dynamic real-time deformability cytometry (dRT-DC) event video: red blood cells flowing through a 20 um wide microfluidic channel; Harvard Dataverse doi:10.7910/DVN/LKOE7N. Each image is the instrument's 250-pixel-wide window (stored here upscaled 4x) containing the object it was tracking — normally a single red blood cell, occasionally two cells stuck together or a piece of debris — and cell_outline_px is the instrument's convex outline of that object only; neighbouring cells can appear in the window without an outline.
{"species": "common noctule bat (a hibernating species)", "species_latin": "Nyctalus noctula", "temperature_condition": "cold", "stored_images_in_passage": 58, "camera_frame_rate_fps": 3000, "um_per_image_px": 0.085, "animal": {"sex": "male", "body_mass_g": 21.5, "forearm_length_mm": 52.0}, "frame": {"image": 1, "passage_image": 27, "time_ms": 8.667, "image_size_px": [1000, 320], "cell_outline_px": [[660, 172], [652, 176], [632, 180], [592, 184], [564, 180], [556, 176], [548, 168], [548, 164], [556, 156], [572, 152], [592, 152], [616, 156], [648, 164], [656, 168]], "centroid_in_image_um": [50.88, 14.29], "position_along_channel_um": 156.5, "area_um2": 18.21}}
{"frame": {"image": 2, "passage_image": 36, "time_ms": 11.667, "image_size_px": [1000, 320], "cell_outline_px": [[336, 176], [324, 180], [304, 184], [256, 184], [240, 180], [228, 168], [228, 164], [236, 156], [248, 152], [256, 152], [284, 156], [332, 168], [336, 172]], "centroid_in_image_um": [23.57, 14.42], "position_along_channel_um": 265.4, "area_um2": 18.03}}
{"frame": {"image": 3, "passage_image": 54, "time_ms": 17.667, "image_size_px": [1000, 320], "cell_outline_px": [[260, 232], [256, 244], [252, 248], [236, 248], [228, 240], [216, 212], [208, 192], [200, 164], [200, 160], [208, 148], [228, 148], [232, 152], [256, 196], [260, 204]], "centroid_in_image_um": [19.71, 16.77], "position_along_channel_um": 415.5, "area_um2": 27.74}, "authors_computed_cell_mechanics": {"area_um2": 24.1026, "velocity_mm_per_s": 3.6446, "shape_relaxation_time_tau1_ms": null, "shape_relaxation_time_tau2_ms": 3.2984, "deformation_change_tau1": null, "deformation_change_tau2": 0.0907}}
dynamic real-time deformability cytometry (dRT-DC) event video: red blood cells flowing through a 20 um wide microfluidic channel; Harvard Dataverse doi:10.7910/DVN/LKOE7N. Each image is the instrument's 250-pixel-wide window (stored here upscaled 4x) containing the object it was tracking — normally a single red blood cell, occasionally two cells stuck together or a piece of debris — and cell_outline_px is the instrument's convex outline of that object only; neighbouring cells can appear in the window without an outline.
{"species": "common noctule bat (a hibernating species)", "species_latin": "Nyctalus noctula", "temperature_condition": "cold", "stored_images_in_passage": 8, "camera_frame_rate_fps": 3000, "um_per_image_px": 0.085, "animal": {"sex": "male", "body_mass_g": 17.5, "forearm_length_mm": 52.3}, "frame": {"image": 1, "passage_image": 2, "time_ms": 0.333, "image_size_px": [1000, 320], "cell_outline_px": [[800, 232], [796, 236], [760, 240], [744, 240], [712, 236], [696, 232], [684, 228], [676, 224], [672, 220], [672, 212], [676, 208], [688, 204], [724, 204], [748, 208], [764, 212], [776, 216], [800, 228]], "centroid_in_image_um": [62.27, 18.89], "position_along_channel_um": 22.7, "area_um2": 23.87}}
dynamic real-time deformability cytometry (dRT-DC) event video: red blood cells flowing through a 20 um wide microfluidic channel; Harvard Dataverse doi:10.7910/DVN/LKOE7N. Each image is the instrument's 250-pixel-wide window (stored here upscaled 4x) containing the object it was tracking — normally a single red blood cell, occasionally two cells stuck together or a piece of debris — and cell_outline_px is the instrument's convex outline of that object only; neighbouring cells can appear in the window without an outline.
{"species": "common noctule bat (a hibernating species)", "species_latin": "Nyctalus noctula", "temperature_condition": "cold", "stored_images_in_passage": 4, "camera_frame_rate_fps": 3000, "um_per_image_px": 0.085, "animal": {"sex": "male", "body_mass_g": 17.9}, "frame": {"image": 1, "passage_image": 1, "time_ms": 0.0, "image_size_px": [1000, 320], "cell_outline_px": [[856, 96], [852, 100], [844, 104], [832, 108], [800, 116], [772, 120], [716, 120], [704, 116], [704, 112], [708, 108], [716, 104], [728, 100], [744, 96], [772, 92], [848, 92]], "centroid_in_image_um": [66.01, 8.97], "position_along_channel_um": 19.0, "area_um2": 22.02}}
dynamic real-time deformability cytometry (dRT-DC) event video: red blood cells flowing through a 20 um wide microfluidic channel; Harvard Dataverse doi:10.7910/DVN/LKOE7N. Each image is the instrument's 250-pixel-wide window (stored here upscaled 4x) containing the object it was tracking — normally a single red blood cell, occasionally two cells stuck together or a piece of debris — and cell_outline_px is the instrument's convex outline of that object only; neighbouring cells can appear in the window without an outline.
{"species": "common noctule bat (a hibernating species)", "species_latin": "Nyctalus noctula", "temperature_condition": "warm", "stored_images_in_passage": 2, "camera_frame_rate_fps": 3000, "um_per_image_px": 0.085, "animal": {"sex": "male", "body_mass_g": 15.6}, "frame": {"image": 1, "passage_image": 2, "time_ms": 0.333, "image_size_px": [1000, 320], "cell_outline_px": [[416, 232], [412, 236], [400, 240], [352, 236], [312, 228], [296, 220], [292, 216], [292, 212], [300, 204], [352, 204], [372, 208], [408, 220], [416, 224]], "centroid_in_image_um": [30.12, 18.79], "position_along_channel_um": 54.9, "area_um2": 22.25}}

* * * * * * *

> **To do**:
Print the listing above in its entirety, with every line exact.

> **Full output**:
dynamic real-time deformability cytometry (dRT-DC) event video: red blood cells flowing through a 20 um wide microfluidic channel; Harvard Dataverse doi:10.7910/DVN/LKOE7N. Each image is the instrument's 250-pixel-wide window (stored here upscaled 4x) containing the object it was tracking — normally a single red blood cell, occasionally two cells stuck together or a piece of debris — and cell_outline_px is the instrument's convex outline of that object only; neighbouring cells can appear in the window without an outline.
{"species": "common noctule bat (a hibernating species)", "species_latin": "Nyctalus noctula", "temperature_condition": "cold", "stored_images_in_passage": 58, "camera_frame_rate_fps": 3000, "um_per_image_px": 0.085, "animal": {"sex": "male", "body_mass_g": 21.5, "forearm_length_mm": 52.0}, "frame": {"image": 1, "passage_image": 27, "time_ms": 8.667, "image_size_px": [1000, 320], "cell_outline_px": [[660, 172], [652, 176], [632, 180], [592, 184], [564, 180], [556, 176], [548, 168], [548, 164], [556, 156], [572, 152], [592, 152], [616, 156], [648, 164], [656, 168]], "centroid_in_image_um": [50.88, 14.29], "position_along_channel_um": 156.5, "area_um2": 18.21}}
{"frame": {"image": 2, "passage_image": 36, "time_ms": 11.667, "image_size_px": [1000, 320], "cell_outline_px": [[336, 176], [324, 180], [304, 184], [256, 184], [240, 180], [228, 168], [228, 164], [236, 156], [248, 152], [256, 152], [284, 156], [332, 168], [336, 172]], "centroid_in_image_um": [23.57, 14.42], "position_along_channel_um": 265.4, "area_um2": 18.03}}
{"frame": {"image": 3, "passage_image": 54, "time_ms": 17.667, "image_size_px": [1000, 320], "cell_outline_px": [[260, 232], [256, 244], [252, 248], [236, 248], [228, 240], [216, 212], [208, 192], [200, 164], [200, 160], [208, 148], [228, 148], [232, 152], [256, 196], [260, 204]], "centroid_in_image_um": [19.71, 16.77], "position_along_channel_um": 415.5, "area_um2": 27.74}, "authors_computed_cell_mechanics": {"area_um2": 24.1026, "velocity_mm_per_s": 3.6446, "shape_relaxation_time_tau1_ms": null, "shape_relaxation_time_tau2_ms": 3.2984, "deformation_change_tau1": null, "deformation_change_tau2": 0.0907}}
dynamic real-time deformability cytometry (dRT-DC) event video: red blood cells flowing through a 20 um wide microfluidic channel; Harvard Dataverse doi:10.7910/DVN/LKOE7N. Each image is the instrument's 250-pixel-wide window (stored here upscaled 4x) containing the object it was tracking — normally a single red blood cell, occasionally two cells stuck together or a piece of debris — and cell_outline_px is the instrument's convex outline of that object only; neighbouring cells can appear in the window without an outline.
{"species": "common noctule bat (a hibernating species)", "species_latin": "Nyctalus noctula", "temperature_condition": "cold", "stored_images_in_passage": 8, "camera_frame_rate_fps": 3000, "um_per_image_px": 0.085, "animal": {"sex": "male", "body_mass_g": 17.5, "forearm_length_mm": 52.3}, "frame": {"image": 1, "passage_image": 2, "time_ms": 0.333, "image_size_px": [1000, 320], "cell_outline_px": [[800, 232], [796, 236], [760, 240], [744, 240], [712, 236], [696, 232], [684, 228], [676, 224], [672, 220], [672, 212], [676, 208], [688, 204], [724, 204], [748, 208], [764, 212], [776, 216], [800, 228]], "centroid_in_image_um": [62.27, 18.89], "position_along_channel_um": 22.7, "area_um2": 23.87}}
dynamic real-time deformability cytometry (dRT-DC) event video: red blood cells flowing through a 20 um wide microfluidic channel; Harvard Dataverse doi:10.7910/DVN/LKOE7N. Each image is the instrument's 250-pixel-wide window (stored here upscaled 4x) containing the object it was tracking — normally a single red blood cell, occasionally two cells stuck together or a piece of debris — and cell_outline_px is the instrument's convex outline of that object only; neighbouring cells can appear in the window without an outline.
{"species": "common noctule bat (a hibernating species)", "species_latin": "Nyctalus noctula", "temperature_condition": "cold", "stored_images_in_passage": 4, "camera_frame_rate_fps": 3000, "um_per_image_px": 0.085, "animal": {"sex": "male", "body_mass_g": 17.9}, "frame": {"image": 1, "passage_image": 1, "time_ms": 0.0, "image_size_px": [1000, 320], "cell_outline_px": [[856, 96], [852, 100], [844, 104], [832, 108], [800, 116], [772, 120], [716, 120], [704, 116], [704, 112], [708, 108], [716, 104], [728, 100], [744, 96], [772, 92], [848, 92]], "centroid_in_image_um": [66.01, 8.97], "position_along_channel_um": 19.0, "area_um2": 22.02}}
dynamic real-time deformability cytometry (dRT-DC) event video: red blood cells flowing through a 20 um wide microfluidic channel; Harvard Dataverse doi:10.7910/DVN/LKOE7N. Each image is the instrument's 250-pixel-wide window (stored here upscaled 4x) containing the object it was tracking — normally a single red blood cell, occasionally two cells stuck together or a piece of debris — and cell_outline_px is the instrument's convex outline of that object only; neighbouring cells can appear in the window without an outline.
{"species": "common noctule bat (a hibernating species)", "species_latin": "Nyctalus noctula", "temperature_condition": "warm", "stored_images_in_passage": 2, "camera_frame_rate_fps": 3000, "um_per_image_px": 0.085, "animal": {"sex": "male", "body_mass_g": 15.6}, "frame": {"image": 1, "passage_image": 2, "time_ms": 0.333, "image_size_px": [1000, 320], "cell_outline_px": [[416, 232], [412, 236], [400, 240], [352, 236], [312, 228], [296, 220], [292, 216], [292, 212], [300, 204], [352, 204], [372, 208], [408, 220], [416, 224]], "centroid_in_image_um": [30.12, 18.79], "position_along_channel_um": 54.9, "area_um2": 22.25}}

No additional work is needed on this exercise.